I'm kinda tired of CPU experts being completely unable to consider the graphics market dynamics properly. If you still don't agree with me, may I suggest rereading what I said until you do?
I think
you're missing a key point: eventually (in, say, ten years), there won't be a "discrete GPU" market. Zero. Integration is *the* dominate trend in computing hardware. Either we'll have big GPUs with a little CPU in the corner (NVIDIA wins), or we'll have big multi-core CPUs with a little GPU logic (Intel wins). My prediction is that for high-end systems you'll include multiple identical copies of these GPU/CPU chips, but we won't have today's "one CPU/one GPU" divide.
Think back to the last time we have such a processor/co-processor support. It wasn't GPUs it was FPUs! The Intel 386 (and other processors of the day) couldn't fit a floating point unit on the chip. So there were separate floating-point co-processors (FPUs). Then, a few generations latter, they could fit a FPU on the CPU, and the FPUs simply went away.
When I say that Intel will take away the mid-range, I'm not talking about the "discrete GPU mid-range". I'm talking about on-chip GPUs taking more and more market share away from discrete GPUs.
Consider the following situation. What if Intel starts including 8 or 16 Larrabee cores in addition to a few bigger x86 cores on *every* chip it sells. Given a reasonable power and area budget, it seems like these chips would have good enough GPU performance. Perhaps it would have half or 1/4th the performance of a discrete GPU. If a system needs more GPU performance, the system could just include two of these chips (dual-socket motherboards are pretty common these days). ATI/AMD will likely follow a similar strategy. In such an environment, I think fewer PC purchasers will be willing to pay as much for a discrete GPU from NVIDIA. Certainly some hard-core gamers will, but not as many. I think such trends favor AMD/ATI and Intel.
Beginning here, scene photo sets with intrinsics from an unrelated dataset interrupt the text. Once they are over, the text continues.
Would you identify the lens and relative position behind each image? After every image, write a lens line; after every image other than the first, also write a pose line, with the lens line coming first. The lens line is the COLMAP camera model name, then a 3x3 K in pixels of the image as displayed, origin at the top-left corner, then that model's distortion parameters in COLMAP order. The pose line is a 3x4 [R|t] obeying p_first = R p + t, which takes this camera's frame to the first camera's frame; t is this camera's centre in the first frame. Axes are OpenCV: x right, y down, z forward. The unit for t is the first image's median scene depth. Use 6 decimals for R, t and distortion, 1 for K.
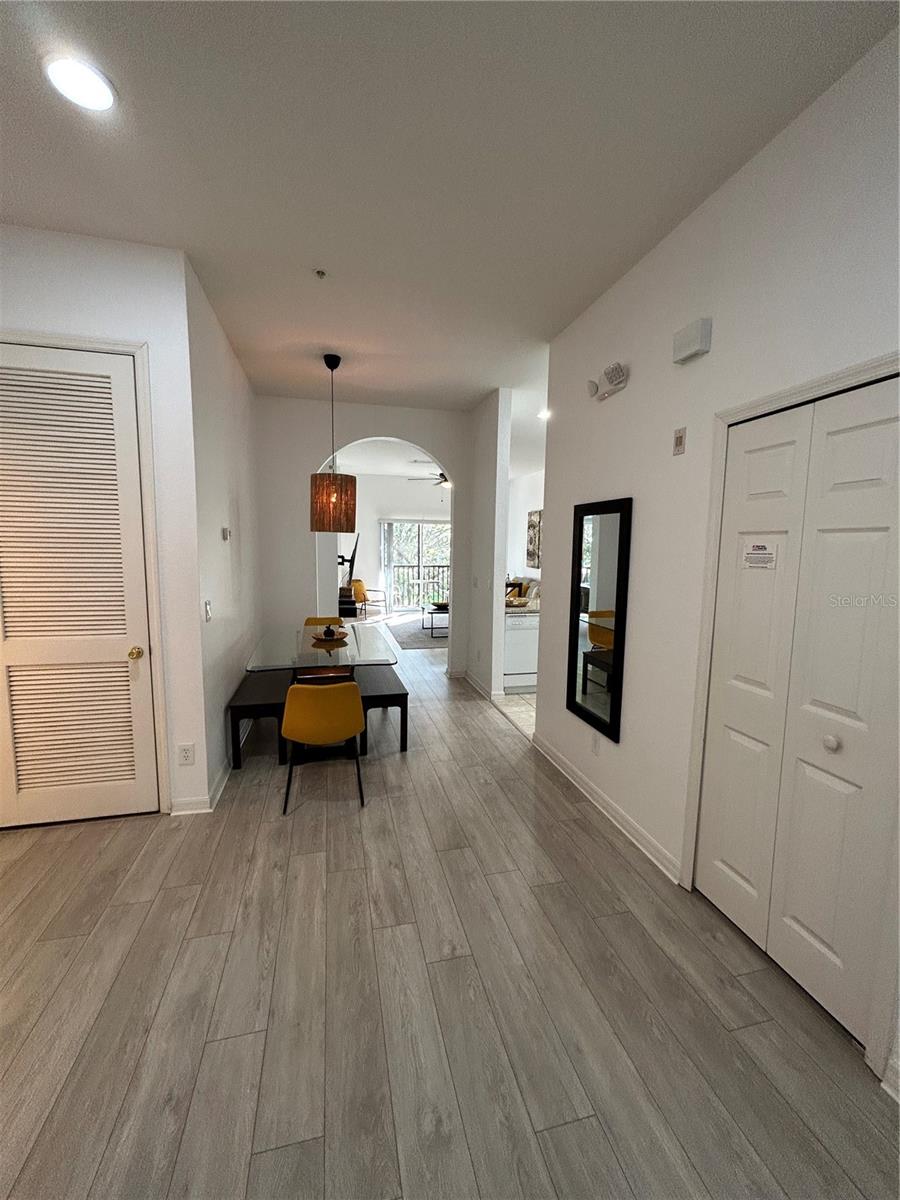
lens RADIAL K [[485.0, 0, 450.0], [0, 485.0, 600.0], [0, 0, 1]] dist [0.001543, 0.000061]
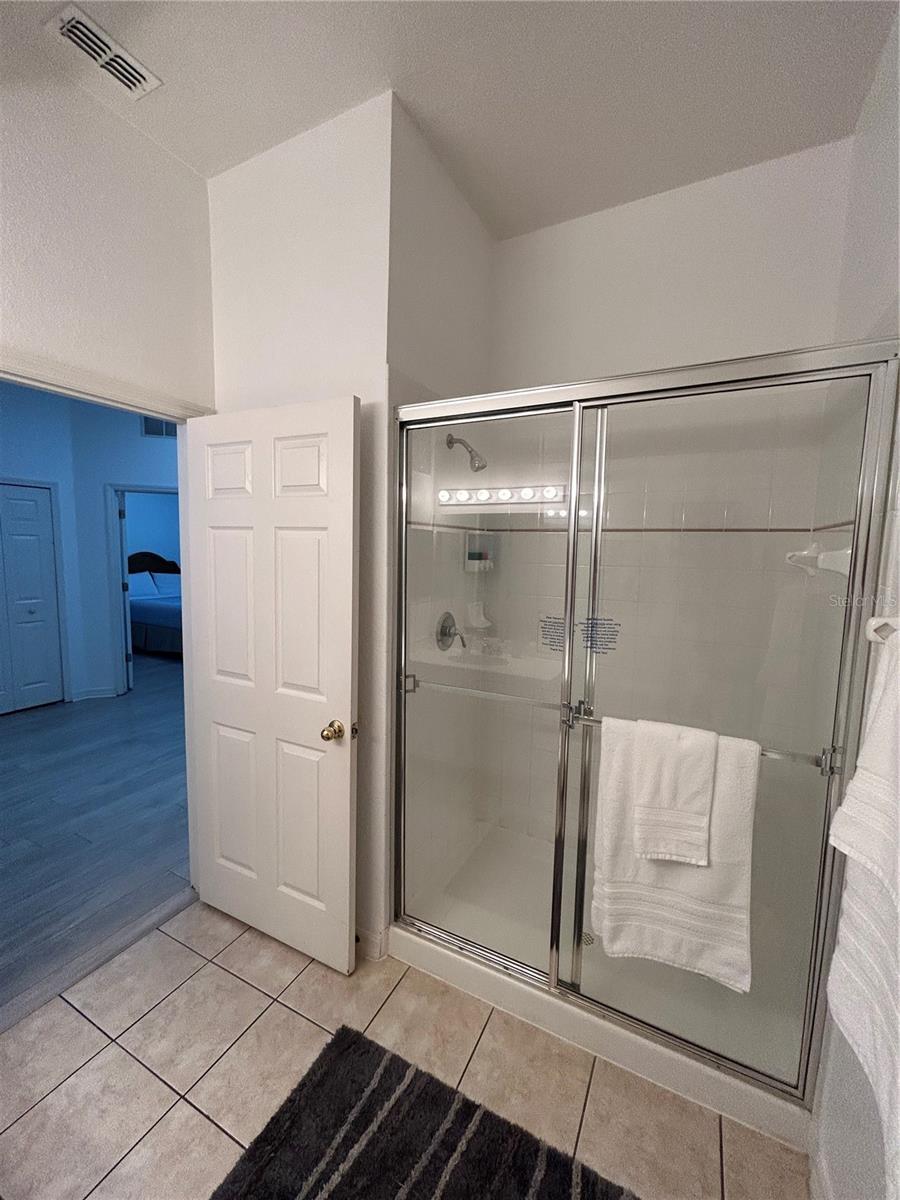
lens RADIAL K [[483.9, 0, 450.0], [0, 483.9, 600.0], [0, 0, 1]] dist [0.000000, -0.000048]
pose [[-0.751041, -0.092577, 0.653733, -1.632160], [0.043196, 0.981111, 0.188564, -0.107880], [-0.658841, 0.169857, -0.732855, 0.825938]]
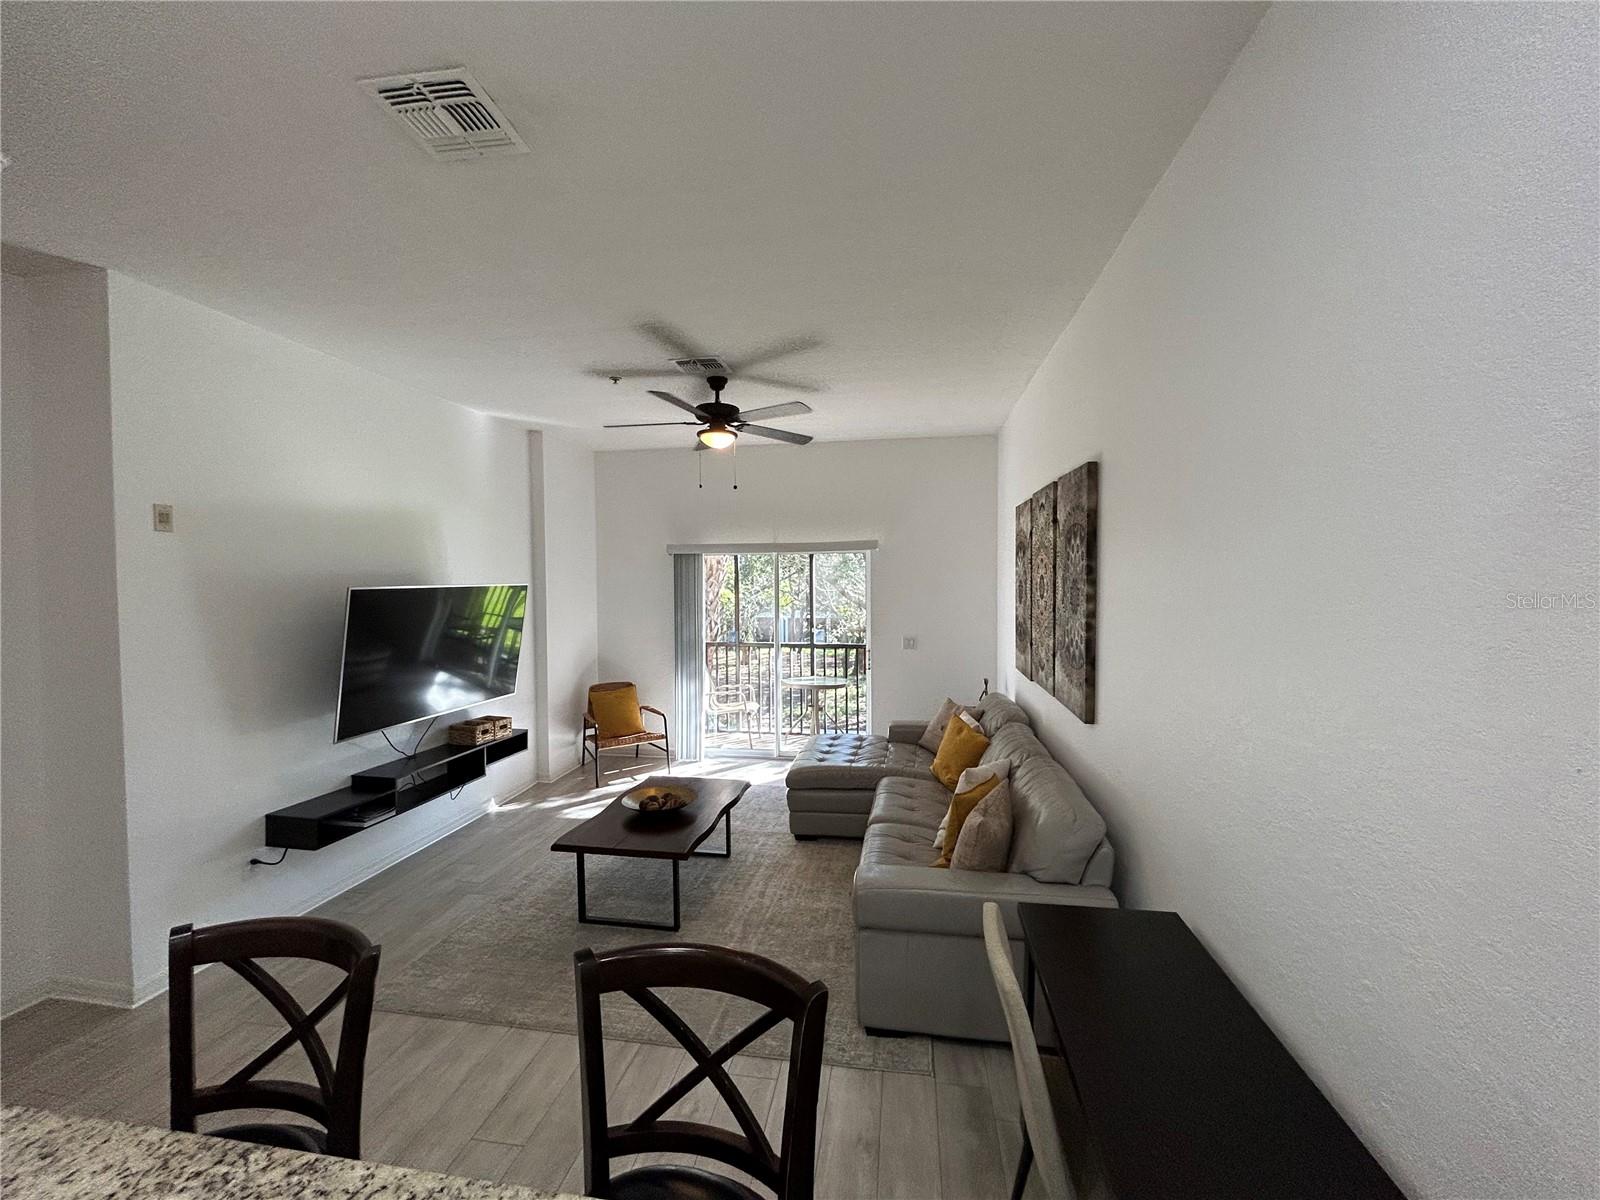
lens RADIAL K [[646.7, 0, 801.4], [0, 646.7, 600.9], [0, 0, 1]] dist [0.001543, 0.000061]
pose [[0.917337, -0.007657, -0.398039, 0.738303], [-0.026927, 0.996332, -0.081223, -0.274188], [0.397201, 0.085227, 0.913766, 1.944521]]
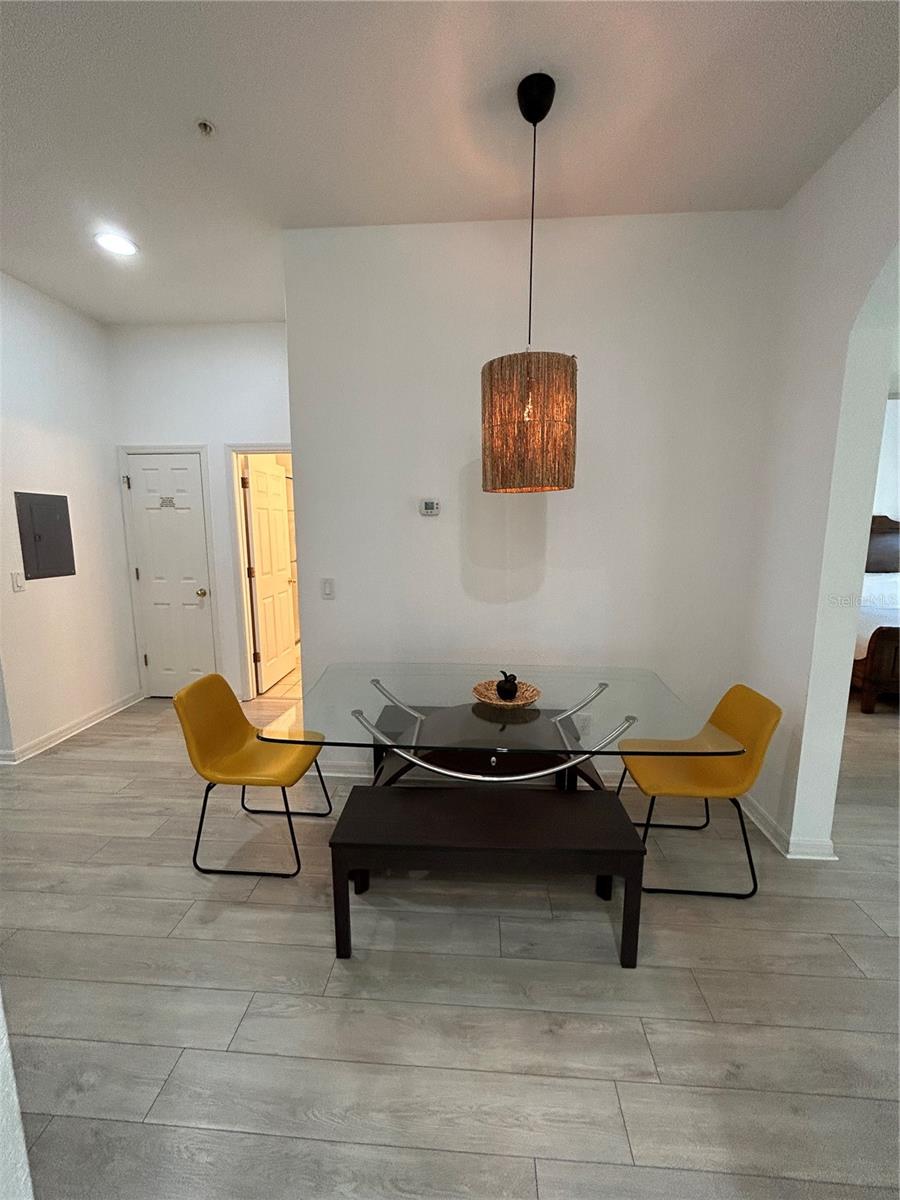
lens RADIAL K [[485.0, 0, 450.0], [0, 485.0, 600.0], [0, 0, 1]] dist [0.001543, 0.000061]
pose [[-0.304663, 0.131140, -0.943389, 0.356082], [-0.111698, 0.978722, 0.172124, -0.149271], [0.945888, 0.157814, -0.283532, 1.558208]]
Then again, perhaps the desktop market is irrelevant. Maybe the next war will be fought entirely in the mobile and game console space. In such spaces, x86 compatibility is mostly irrelevant. Perhaps some new upstart will come along and push Intel off its thrown by taking over the embedded space. Perhaps this has already happened...
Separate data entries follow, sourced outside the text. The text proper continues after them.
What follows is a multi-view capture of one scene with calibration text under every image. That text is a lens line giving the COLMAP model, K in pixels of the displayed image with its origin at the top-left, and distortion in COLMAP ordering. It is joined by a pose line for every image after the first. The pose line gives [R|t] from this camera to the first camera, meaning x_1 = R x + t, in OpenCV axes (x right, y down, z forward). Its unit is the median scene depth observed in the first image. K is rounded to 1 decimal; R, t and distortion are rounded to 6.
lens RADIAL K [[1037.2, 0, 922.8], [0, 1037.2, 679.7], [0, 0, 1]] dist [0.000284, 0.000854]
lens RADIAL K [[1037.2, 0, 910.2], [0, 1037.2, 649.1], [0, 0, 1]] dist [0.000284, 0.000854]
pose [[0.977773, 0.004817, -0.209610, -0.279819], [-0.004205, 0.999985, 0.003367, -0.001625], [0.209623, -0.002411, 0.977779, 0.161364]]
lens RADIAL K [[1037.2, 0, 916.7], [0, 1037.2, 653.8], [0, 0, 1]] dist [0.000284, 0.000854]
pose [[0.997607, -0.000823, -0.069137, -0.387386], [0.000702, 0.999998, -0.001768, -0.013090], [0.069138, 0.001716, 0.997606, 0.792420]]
Of course, these markets are even more cost conscious than desktop systems. In many of these systems there isn't even room for two chips (example: Apple's new MacBook Air that uses a special chip from Intel with a smaller package). To push down costs in the game console market, they will also be looking for more integrated solutions. This all goes double for mobile gaming (PSP, gameboy).
Integration is an unstoppable force.
Also, I'm still not sure you fully understand what DirectX does. You DO realize it's just an abstraction layer to the hardware, and as far from a renderer as can be, right?
Umm.. no, I really didn't know that. As you've castigated me for, I really am a multi-CPU guy trying to learn something about GPUs. GPUs and CPUs are on a collision course. I'm trying to figure out how that might play out. As GPUs and CPUs seem to be on this collision course, I think that CPUs guys (such as myself) and GPUs guys (such as those on this board) can learn a lot from each other.
As for fine-grain synchronization, certainly that won't work in DirectX - but depending on your definition, that's supported in CUDA in a perfectly good way.
I know a bit about CUDA, but my impression was that thread-to-thread synchronization (such as using locks) was still significantly more expensive than it would be on a multi-core CPU. Is that not the case? I do know that the GPUs have some support for fast barriers that coordinate many threads, which gives GPUs the edge on that sort of thing. But I was under the impression that even finer grain synchronization was expensive (or even really hard to express). Of course, graphics hardware is changing quickly enough, this might no longer be the case.